+++ Data to use +++
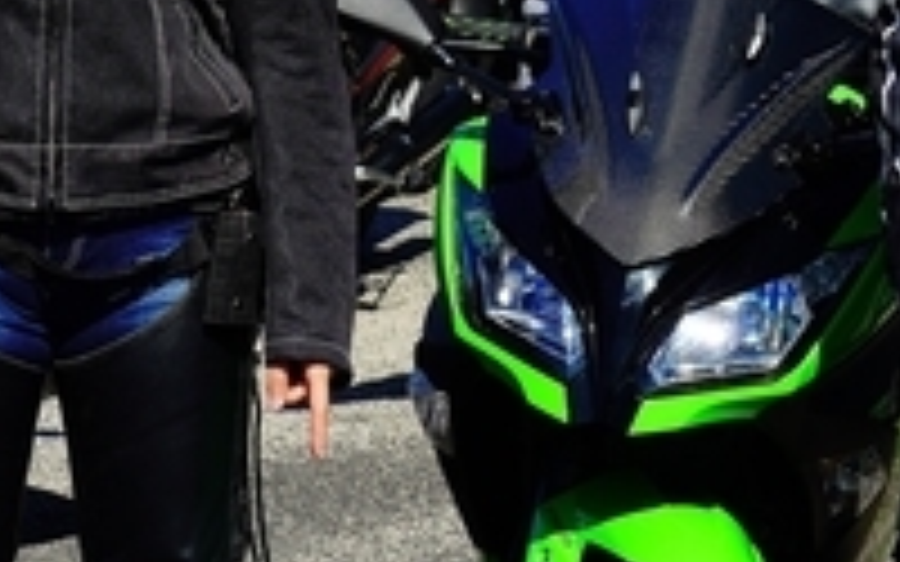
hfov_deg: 17.6
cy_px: 256
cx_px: 644
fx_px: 2894
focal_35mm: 118
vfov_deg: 11.1
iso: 100
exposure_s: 1/160
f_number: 8
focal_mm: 29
+++
• _About this task_
Each record above should be retyped exactly, with no pictures carried over.

• _Exercise response_
hfov_deg: 17.6
cy_px: 256
cx_px: 644
fx_px: 2894
focal_35mm: 118
vfov_deg: 11.1
iso: 100
exposure_s: 1/160
f_number: 8
focal_mm: 29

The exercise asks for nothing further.